---- 元の文書

カンサス初日は暮れてゆく

マリオットホテルダウンタウン到着
 さあ、無事にS妻とMちゃんは、ホテルに到着しました。これで一安心。もう後は、今回の唯一男性同行者S夫が来るのを待てば良いことです。チェックインを済ませ、お部屋に到着です、と言いたいところですが、実はS妻ここでちょっと失敗。去年泊まった部屋は2階にある渡り廊下(スカイウォークという立派な名前が付いています。)を通って、別館でした。今年もそこだと思いこんで、長いホテルの廊下をえっちら、おっちら、猫や重いスーツケースを引きずって大汗かいて移動したのでしたが、実は私たちの部屋は、本館、フロントの横のエレベーターを上がれば直ぐとというとても便利な所だったのです。この移動の間、荷物の重かった事と言ったら、何しろMちゃんの大きなスーツケースには、日本製猫用缶詰めが沢山入っていたのです。嗜好性の高い(つまり猫にとってはとても美味しい)日本製猫缶は、病気で食欲をなくした猫にはとても良いと、懇意にしているアメリカのブリーダーからお土産のリクエストがあったのだそうです。重いスーツケースは、ホテルのふかふか絨毯にキャスターが埋まって、動かないのなんのって、、、重くて大変な思いをさせてしまって、Mちゃん許してね。ごめんね。。。

--------
---- 生データ

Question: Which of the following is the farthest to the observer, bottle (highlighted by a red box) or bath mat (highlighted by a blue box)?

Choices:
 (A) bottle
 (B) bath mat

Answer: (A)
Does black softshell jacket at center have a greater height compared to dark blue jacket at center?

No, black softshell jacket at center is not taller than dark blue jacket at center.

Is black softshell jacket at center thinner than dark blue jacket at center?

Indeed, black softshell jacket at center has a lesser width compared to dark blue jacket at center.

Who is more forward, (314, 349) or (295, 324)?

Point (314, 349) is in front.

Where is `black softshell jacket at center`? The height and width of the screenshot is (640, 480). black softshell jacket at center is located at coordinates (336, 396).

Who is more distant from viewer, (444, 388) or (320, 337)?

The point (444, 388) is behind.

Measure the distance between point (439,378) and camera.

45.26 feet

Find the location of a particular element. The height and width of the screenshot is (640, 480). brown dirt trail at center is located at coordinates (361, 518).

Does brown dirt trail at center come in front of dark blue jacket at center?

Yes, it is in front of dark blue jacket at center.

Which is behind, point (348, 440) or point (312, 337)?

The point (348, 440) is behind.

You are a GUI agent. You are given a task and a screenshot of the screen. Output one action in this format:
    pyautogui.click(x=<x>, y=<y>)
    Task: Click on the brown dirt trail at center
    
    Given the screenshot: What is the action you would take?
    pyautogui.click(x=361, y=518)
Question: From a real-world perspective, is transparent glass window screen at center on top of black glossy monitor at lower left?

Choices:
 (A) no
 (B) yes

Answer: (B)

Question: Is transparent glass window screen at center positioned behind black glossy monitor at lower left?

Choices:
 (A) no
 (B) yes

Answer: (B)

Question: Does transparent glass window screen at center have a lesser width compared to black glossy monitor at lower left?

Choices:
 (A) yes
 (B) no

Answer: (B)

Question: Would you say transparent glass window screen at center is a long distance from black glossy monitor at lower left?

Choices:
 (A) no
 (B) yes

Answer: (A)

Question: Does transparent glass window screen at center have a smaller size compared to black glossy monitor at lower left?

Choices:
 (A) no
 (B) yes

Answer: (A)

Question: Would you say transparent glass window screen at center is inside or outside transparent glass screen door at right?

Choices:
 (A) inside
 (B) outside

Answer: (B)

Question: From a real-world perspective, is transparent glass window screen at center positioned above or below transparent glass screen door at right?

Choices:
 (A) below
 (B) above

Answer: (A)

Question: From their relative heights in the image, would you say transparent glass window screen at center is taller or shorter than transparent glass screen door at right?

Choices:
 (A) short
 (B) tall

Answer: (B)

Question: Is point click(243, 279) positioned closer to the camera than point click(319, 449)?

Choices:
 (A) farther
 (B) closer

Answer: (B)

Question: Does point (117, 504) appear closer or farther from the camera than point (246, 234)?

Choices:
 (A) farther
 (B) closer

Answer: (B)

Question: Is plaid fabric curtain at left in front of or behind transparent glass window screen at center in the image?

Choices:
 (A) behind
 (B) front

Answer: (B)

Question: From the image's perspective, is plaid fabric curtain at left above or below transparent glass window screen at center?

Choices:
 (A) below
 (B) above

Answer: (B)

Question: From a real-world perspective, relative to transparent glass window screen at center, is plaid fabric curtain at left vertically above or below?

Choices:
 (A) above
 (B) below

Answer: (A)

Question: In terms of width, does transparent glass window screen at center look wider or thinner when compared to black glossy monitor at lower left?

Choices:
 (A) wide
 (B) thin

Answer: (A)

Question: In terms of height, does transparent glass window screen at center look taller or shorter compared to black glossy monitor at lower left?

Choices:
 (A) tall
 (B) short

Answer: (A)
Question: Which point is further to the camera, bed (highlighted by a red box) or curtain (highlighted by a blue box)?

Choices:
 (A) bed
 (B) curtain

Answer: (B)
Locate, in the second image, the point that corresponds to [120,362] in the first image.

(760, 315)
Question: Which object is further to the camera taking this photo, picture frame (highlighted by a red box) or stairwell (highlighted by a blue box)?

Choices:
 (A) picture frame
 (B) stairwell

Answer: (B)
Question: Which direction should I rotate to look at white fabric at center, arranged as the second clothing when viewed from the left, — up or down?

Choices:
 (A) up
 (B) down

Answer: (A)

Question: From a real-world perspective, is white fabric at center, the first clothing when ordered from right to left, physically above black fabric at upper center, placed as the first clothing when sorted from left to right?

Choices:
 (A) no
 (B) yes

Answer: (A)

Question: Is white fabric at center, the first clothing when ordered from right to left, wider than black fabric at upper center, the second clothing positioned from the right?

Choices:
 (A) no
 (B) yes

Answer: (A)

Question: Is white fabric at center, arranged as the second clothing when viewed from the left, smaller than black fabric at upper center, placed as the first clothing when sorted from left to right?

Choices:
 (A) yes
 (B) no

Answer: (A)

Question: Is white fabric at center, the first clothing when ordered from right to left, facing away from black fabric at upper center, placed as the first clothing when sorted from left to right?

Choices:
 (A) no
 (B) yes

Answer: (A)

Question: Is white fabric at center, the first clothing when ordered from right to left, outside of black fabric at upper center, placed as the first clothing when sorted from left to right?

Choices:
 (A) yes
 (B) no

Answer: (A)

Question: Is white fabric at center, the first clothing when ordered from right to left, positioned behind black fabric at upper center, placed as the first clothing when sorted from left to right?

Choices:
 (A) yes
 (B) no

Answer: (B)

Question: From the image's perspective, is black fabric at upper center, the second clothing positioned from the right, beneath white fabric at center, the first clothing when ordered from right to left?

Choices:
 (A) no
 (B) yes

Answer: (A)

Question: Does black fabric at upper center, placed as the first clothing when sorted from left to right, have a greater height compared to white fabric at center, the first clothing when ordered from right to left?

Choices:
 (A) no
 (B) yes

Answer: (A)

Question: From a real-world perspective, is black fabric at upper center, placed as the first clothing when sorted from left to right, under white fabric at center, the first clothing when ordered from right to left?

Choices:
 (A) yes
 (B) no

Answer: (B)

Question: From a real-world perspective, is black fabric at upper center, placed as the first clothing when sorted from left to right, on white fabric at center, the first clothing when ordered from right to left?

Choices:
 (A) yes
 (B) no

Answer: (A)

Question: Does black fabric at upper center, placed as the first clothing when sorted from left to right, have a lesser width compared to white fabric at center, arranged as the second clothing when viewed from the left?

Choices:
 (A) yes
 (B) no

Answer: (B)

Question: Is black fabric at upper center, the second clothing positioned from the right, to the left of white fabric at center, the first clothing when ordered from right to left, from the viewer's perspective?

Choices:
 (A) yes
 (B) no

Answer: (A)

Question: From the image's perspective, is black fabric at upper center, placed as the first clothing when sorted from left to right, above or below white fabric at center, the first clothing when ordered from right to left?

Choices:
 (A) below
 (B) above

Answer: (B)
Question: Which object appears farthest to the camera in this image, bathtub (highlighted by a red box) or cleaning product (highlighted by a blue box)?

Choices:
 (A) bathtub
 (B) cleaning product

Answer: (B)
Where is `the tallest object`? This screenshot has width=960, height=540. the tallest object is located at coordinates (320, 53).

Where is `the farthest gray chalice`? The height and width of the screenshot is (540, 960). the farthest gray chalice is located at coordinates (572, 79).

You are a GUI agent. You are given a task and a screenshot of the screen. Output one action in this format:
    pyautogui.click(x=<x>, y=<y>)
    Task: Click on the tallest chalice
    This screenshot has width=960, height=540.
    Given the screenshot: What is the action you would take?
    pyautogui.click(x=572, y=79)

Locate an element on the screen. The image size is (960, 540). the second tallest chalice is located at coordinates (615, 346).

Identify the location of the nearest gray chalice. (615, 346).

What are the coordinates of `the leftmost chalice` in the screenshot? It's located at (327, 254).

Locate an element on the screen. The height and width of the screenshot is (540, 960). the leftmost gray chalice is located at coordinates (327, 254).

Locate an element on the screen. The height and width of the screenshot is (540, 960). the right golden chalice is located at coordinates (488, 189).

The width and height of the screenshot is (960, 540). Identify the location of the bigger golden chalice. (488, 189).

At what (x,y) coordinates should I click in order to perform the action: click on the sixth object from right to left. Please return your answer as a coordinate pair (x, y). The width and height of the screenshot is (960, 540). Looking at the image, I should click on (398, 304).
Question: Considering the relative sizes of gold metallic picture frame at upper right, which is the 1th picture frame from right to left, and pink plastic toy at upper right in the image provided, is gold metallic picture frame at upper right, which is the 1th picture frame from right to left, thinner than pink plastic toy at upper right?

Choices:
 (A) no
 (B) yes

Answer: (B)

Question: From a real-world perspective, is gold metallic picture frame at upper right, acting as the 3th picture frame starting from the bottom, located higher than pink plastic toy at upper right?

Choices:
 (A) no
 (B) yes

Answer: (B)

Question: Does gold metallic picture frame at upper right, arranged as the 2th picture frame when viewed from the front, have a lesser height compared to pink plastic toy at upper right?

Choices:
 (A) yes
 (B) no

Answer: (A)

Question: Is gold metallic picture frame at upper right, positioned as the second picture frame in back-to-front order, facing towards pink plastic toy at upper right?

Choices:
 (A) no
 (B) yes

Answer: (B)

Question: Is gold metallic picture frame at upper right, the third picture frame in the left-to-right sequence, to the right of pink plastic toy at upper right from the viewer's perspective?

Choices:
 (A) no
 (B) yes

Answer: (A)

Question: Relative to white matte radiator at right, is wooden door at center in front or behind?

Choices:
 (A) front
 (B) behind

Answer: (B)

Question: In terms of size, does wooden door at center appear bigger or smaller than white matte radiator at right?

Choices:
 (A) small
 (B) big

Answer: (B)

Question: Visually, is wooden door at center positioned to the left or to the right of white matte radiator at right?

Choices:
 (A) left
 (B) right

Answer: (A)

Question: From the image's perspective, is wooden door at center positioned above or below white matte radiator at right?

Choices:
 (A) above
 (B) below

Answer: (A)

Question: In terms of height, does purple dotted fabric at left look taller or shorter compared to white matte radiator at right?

--------

## 取り組む課題
カンサスのホテル到着を綴った文章を、最後の文の後から書き進めてください。 このデータは今回の作業とは関係がない。

## 解答例
 ホテルの部屋で猫達のテントをセットし、無料で提供されている猫のトイレを用意してほっと一息着いたところで急にお腹が空いて来ました。もう午後3時くらいだと言うのに、お昼ご飯も食べていない。時差もあるので時間の感覚も狂っています。でも、とにかくお腹が空いて死にそうです。そういえば、チャックインしたとき、いきなりフロント横のレストラン「リリーズ」からウエイターが出てきて、昼御飯食べるか,と聞いてきました。レストランのランチタイムが終わる所だったのです。その時は、部屋にたどり着いて早く猫達の世話をすることに気が取られていましたから、それどころではなかった。ところが、今はこんなにお腹が空いているというのに、時すでに遅し、ホテルのレストランはどこも開いていないのです。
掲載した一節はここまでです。